[Excerpts from a dataset]
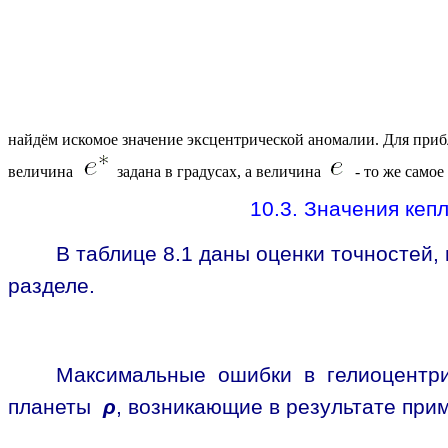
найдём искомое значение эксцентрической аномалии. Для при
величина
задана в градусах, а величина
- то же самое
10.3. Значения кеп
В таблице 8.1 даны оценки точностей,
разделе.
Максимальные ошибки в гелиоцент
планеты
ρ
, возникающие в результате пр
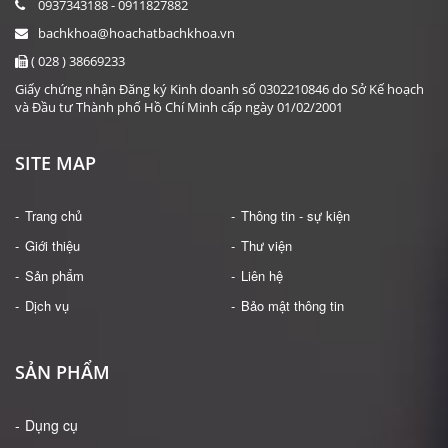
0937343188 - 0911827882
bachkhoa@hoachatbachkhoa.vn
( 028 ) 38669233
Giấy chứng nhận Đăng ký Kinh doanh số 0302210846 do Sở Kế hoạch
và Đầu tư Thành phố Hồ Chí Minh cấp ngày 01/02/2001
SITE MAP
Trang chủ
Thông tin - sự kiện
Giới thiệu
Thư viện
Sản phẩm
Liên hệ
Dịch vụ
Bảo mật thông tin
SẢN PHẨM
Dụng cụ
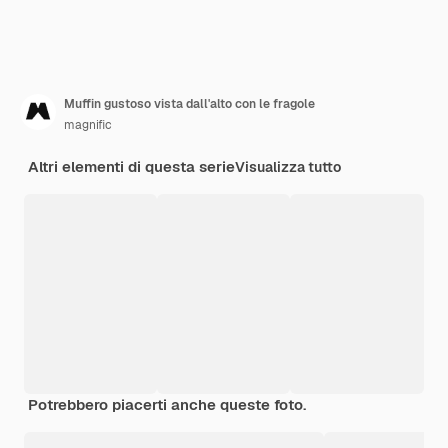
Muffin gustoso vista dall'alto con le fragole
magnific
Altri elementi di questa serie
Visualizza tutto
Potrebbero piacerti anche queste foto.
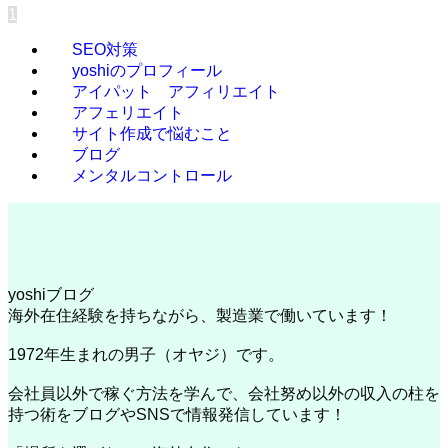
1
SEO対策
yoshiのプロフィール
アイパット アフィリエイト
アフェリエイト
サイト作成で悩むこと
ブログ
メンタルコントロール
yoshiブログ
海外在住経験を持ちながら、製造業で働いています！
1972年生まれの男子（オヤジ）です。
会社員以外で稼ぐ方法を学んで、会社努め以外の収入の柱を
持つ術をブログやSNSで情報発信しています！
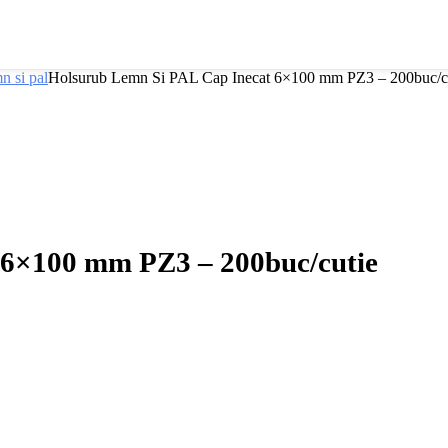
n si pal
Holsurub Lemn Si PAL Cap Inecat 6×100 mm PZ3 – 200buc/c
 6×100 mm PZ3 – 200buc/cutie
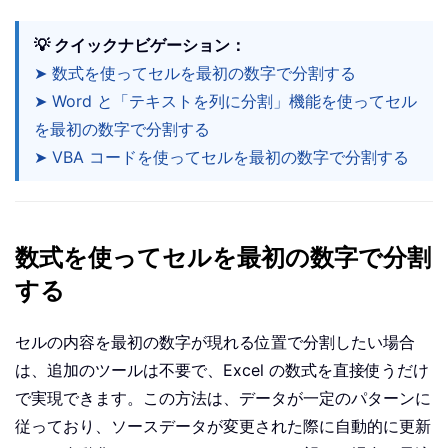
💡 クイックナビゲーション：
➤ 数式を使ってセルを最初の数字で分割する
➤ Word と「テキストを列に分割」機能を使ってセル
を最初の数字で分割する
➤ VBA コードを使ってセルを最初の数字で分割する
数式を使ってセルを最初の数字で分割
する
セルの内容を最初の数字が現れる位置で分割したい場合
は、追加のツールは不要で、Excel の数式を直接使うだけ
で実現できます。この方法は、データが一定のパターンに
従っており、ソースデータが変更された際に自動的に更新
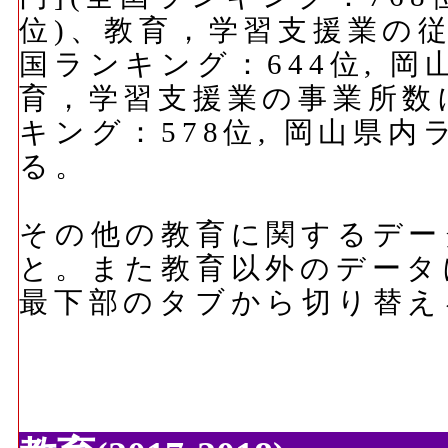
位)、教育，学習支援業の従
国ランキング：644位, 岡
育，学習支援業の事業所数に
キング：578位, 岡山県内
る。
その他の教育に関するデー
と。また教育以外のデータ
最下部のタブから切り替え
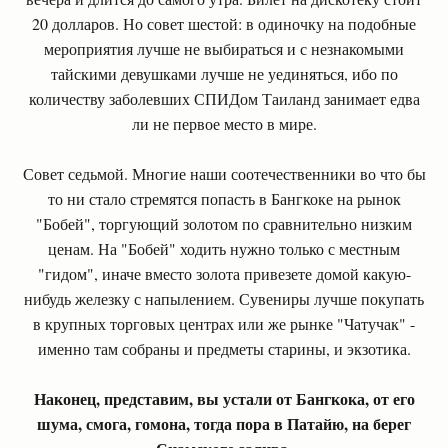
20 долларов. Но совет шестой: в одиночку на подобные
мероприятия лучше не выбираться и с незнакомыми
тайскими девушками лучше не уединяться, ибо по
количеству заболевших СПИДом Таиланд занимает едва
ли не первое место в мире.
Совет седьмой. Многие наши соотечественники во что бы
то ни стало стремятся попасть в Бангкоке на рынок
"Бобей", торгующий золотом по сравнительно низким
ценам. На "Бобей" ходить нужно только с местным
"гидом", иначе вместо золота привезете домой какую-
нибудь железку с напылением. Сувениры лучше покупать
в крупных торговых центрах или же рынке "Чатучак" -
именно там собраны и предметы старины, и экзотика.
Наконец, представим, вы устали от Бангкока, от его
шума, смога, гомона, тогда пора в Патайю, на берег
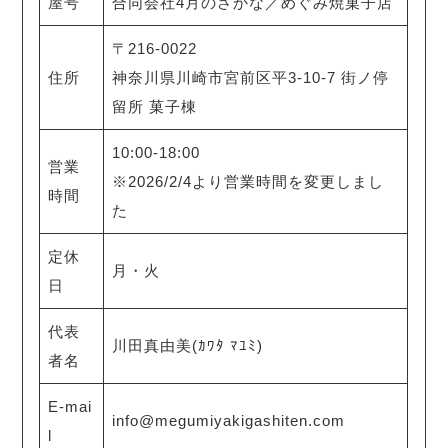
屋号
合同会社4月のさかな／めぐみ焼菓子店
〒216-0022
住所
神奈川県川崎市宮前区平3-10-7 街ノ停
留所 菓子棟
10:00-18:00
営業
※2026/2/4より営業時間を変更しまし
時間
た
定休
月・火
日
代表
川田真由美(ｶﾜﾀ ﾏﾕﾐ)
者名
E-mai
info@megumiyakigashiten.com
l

> **EXERCISE DESCRIPTION**
Return each line of the data that contains the word "лучше". Case matters.

> **WRITTEN ANSWER**
мероприятия лучше не выбираться и с незнакомыми
тайскими девушками лучше не уединяться, ибо по
нибудь железку с напылением. Сувениры лучше покупать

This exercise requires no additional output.